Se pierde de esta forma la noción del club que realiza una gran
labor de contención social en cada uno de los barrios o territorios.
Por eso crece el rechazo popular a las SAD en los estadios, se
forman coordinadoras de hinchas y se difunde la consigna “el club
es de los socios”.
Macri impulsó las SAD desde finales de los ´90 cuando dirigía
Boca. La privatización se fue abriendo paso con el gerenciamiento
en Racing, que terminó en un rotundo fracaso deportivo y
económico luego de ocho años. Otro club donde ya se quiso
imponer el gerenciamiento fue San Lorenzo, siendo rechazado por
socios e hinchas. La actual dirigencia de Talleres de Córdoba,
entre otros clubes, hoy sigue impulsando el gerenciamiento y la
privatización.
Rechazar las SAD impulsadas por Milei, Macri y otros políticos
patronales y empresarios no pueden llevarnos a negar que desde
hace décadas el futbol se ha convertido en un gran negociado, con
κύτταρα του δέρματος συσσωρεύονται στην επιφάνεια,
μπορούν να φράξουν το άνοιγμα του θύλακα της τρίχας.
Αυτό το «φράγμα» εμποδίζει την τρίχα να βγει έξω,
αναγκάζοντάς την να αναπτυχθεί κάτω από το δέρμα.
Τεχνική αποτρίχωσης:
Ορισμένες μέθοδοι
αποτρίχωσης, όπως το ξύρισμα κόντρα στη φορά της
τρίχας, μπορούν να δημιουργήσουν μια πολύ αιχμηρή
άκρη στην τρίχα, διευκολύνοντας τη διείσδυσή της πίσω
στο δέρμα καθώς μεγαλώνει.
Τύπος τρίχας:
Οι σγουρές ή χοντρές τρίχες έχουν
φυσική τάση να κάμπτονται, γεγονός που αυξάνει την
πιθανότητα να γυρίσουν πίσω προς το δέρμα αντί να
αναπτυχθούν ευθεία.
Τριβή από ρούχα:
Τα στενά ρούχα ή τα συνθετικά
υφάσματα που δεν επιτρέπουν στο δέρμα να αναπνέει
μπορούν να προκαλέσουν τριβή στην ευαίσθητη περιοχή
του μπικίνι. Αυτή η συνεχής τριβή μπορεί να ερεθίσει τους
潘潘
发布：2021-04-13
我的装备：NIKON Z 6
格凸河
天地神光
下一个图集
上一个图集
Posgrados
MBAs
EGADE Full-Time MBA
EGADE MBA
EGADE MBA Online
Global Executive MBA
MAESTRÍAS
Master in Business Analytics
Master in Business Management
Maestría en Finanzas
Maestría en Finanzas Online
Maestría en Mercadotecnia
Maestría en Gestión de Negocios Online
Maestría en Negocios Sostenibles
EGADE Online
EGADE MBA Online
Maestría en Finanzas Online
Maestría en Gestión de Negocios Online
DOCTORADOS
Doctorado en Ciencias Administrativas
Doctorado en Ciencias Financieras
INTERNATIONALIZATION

===

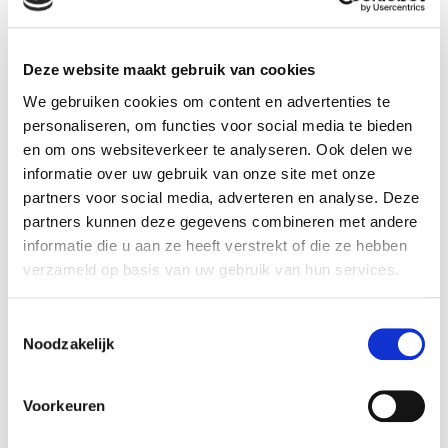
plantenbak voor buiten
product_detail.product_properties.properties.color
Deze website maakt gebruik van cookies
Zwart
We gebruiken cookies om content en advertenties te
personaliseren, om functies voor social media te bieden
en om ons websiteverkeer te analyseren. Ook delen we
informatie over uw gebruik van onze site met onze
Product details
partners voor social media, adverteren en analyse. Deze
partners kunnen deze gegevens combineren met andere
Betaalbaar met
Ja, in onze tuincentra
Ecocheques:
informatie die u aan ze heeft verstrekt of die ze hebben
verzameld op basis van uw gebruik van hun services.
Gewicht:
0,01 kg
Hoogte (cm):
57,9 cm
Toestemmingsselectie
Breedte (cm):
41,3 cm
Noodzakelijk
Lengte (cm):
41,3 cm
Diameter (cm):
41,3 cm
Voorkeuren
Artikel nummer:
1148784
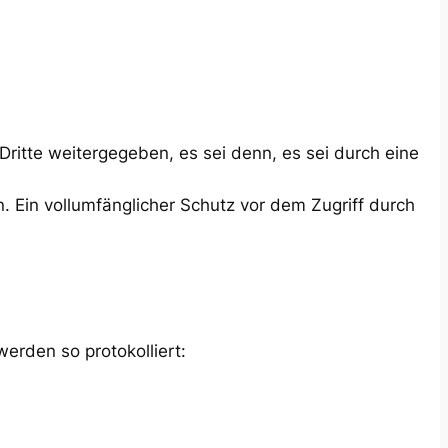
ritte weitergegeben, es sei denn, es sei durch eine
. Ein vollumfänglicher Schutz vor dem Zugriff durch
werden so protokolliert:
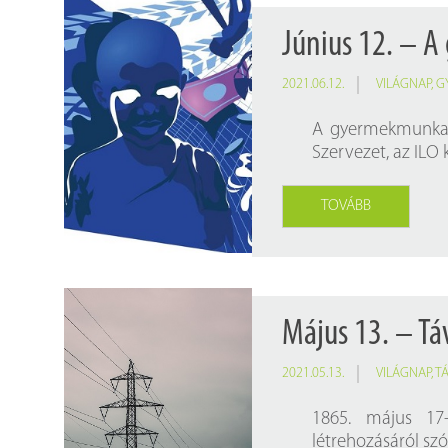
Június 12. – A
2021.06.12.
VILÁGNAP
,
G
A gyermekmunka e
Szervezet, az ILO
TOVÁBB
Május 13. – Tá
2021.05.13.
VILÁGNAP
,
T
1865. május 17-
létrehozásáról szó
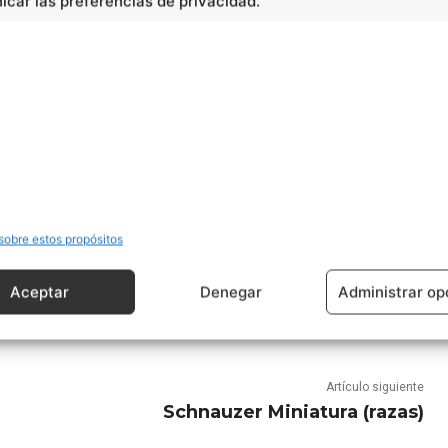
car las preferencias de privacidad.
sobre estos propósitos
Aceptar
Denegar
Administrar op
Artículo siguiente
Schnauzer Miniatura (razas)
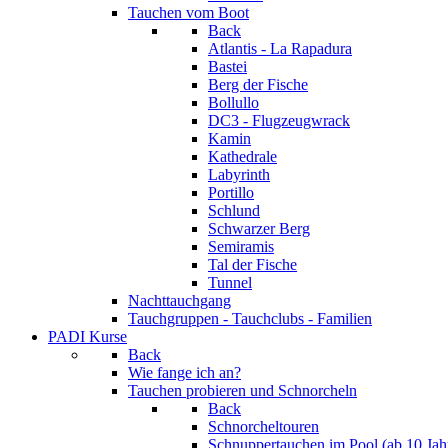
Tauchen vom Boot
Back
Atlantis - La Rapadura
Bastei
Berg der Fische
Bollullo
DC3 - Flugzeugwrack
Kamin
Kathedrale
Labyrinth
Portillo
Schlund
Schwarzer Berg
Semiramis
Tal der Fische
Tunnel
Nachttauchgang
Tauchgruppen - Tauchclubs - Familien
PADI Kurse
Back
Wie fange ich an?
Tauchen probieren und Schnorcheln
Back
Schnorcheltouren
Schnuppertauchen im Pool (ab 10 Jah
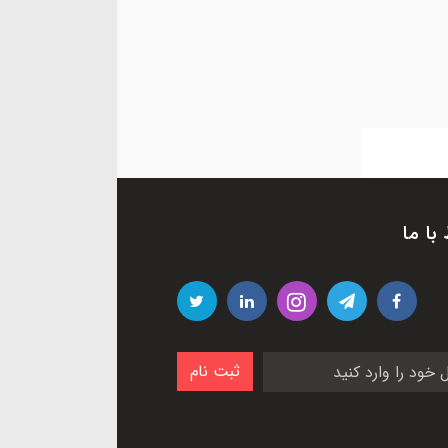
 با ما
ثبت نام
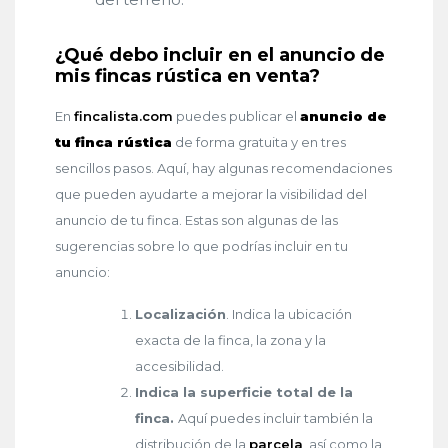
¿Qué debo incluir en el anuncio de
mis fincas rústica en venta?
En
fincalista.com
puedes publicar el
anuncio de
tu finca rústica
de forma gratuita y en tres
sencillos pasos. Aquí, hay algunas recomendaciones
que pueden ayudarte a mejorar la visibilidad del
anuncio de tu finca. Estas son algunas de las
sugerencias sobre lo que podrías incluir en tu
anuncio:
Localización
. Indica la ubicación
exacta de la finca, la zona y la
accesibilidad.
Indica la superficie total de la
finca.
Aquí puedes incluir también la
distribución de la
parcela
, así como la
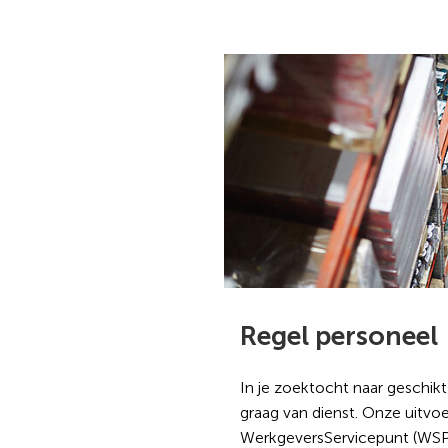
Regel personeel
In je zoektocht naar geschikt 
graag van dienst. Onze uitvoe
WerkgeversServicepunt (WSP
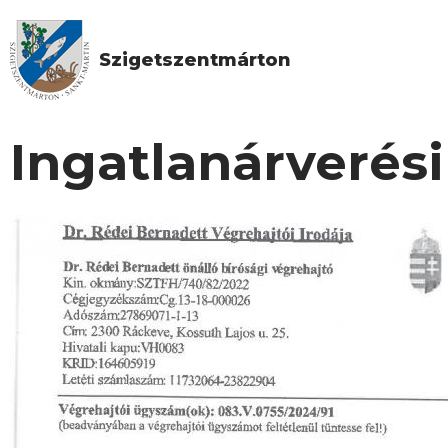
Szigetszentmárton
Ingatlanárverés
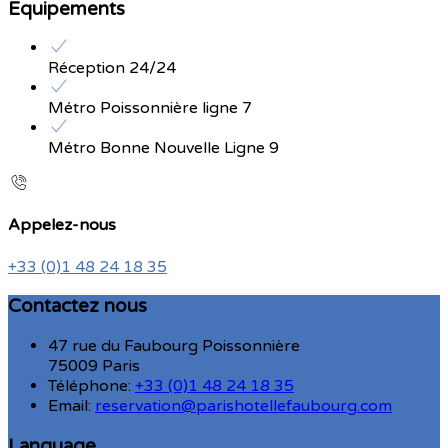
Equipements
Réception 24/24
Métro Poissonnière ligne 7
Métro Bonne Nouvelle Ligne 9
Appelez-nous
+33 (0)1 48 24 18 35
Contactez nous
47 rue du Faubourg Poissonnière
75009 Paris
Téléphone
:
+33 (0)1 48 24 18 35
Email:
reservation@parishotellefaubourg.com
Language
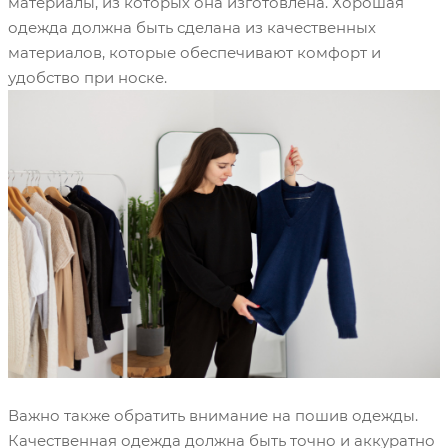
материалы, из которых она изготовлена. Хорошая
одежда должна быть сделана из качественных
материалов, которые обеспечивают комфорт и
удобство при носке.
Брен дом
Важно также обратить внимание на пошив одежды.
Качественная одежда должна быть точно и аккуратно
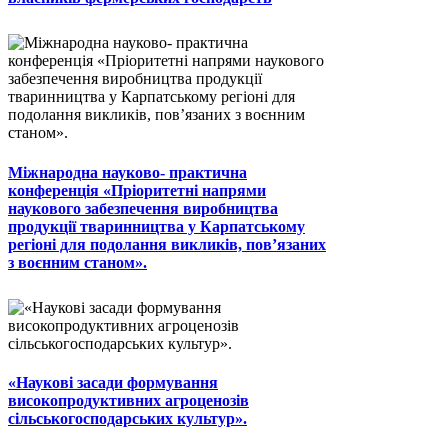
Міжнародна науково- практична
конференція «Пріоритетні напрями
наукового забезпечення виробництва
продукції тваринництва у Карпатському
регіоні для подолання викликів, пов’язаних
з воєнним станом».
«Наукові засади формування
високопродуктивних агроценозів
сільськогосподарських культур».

===

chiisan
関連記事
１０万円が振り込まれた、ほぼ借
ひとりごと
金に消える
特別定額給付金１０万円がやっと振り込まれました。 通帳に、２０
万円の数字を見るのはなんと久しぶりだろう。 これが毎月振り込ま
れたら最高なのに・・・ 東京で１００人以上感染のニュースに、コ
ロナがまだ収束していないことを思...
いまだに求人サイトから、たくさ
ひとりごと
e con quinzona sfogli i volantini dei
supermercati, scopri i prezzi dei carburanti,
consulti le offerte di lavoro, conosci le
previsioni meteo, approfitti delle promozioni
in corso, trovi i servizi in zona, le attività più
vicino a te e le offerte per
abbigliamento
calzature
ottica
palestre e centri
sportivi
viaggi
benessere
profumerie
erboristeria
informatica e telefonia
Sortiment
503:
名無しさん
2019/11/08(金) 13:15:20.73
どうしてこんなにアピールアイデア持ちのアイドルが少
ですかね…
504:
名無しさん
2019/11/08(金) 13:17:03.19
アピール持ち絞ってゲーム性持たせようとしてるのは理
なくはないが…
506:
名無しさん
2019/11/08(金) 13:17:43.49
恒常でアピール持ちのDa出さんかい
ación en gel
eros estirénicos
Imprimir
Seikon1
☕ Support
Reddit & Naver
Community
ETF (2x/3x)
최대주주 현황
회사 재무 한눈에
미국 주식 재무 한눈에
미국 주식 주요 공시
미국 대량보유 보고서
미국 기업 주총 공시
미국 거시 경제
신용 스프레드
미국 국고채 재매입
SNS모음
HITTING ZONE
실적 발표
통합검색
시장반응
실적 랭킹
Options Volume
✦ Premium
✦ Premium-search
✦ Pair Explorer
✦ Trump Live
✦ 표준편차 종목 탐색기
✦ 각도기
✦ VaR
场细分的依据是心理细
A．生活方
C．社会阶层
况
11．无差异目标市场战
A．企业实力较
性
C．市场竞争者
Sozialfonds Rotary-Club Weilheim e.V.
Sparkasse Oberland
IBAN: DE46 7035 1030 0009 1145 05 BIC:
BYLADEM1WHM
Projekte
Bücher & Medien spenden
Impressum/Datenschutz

===

_ABOUT THIS EXERCISE_. Would you copy out exactly the lines above that start at the one containing "μπορούν να φράξουν" and end at the one containing "άκρη στην τρίχα, διευκολύνοντας", inclusive?

_PROBLEM SOLUTION_.
μπορούν να φράξουν το άνοιγμα του θύλακα της τρίχας.
Αυτό το «φράγμα» εμποδίζει την τρίχα να βγει έξω,
αναγκάζοντάς την να αναπτυχθεί κάτω από το δέρμα.
Τεχνική αποτρίχωσης:
Ορισμένες μέθοδοι
αποτρίχωσης, όπως το ξύρισμα κόντρα στη φορά της
τρίχας, μπορούν να δημιουργήσουν μια πολύ αιχμηρή
άκρη στην τρίχα, διευκολύνοντας τη διείσδυσή της πίσω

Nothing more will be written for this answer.